Autore: Franco Zavatti
Data di pubblicazione: 08 Ottobre 2019
Fonte originale: http://www.climatemonitor.it/?p=51650
Roberto Battiston (Fisico, già Presidente dell’Agenzia Spaziale Italiana) ha pubblicato un articolo divulgativo la cui ultima figura ho commentato su Climate Monitor. In questo post vorrei discutere un’altra sua affermazione, e cioè:
Cosa si impara da questi dati? In primo luogo, la nostra specie si è sviluppata in un contesto particolarmente stabile dal punto di vista climatico. Poi, che tutte le società esistite su questo pianeta si sono sviluppare nel corso di 11.000 anni di straordinaria stabilità climatica. Le piccole variazioni della temperatura globale, corrispondenti a meno di mezzo grado, hanno portato a cambiamenti climatici molto importanti, periodi caldi o mini glaciazioni, che hanno influenzato sostanzialmente la vita della specie umana.

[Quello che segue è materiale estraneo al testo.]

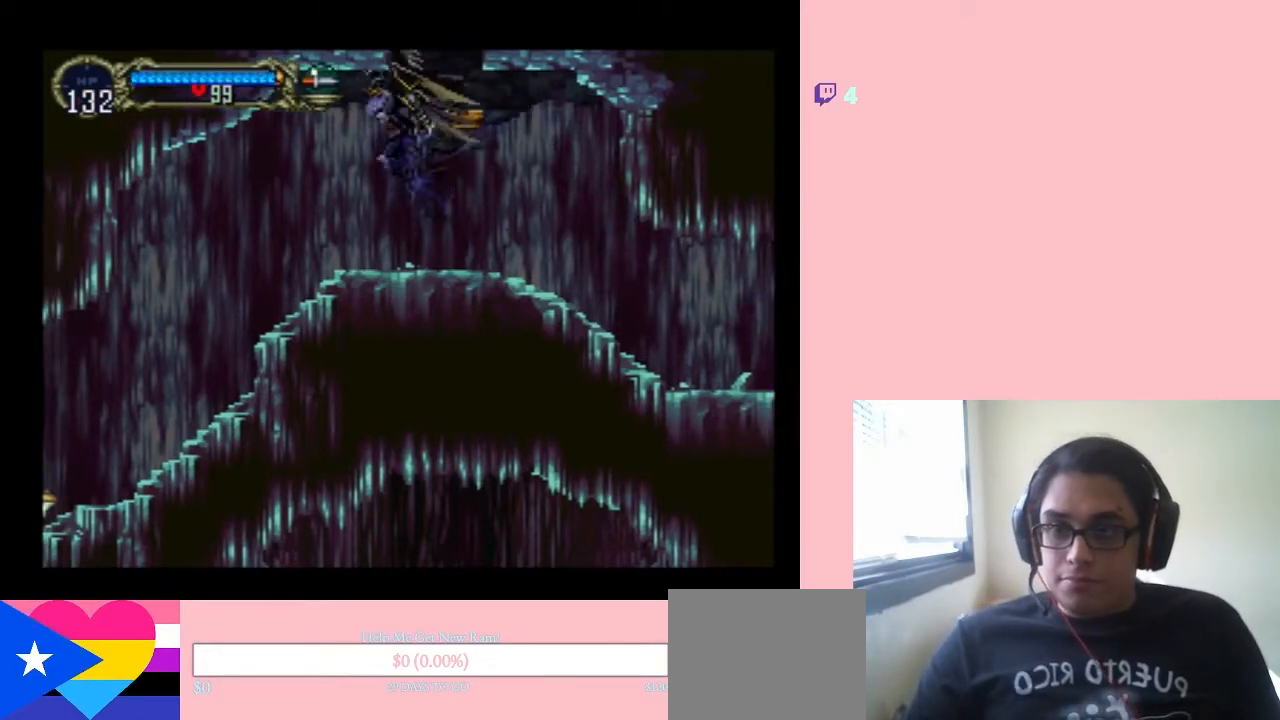
{"buttons": ["B"], "left_stick": "center", "right_stick": "center", "events": [[33, "DPAD_RIGHT", "down"], [217, "DPAD_RIGHT", "up"], [300, "B", "up"], [450, "B", "down"]]}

Infine, che non vi è mai stata in tutta la storia del clima, una variazione così rapida come ai giorni nostri.
Intanto non è vero che la nostra specie si è sviluppata in un contesto particolarmente stabile dal punto di vista climatico: ha attraversato la glaciazione e la risalita delle temperature verso l’Olocene e questo significa che è stata in grado di superare (con più o meno “ammaccature”, certo) variazioni climatiche davvero estreme, molto diverse dagli estremi di oggi.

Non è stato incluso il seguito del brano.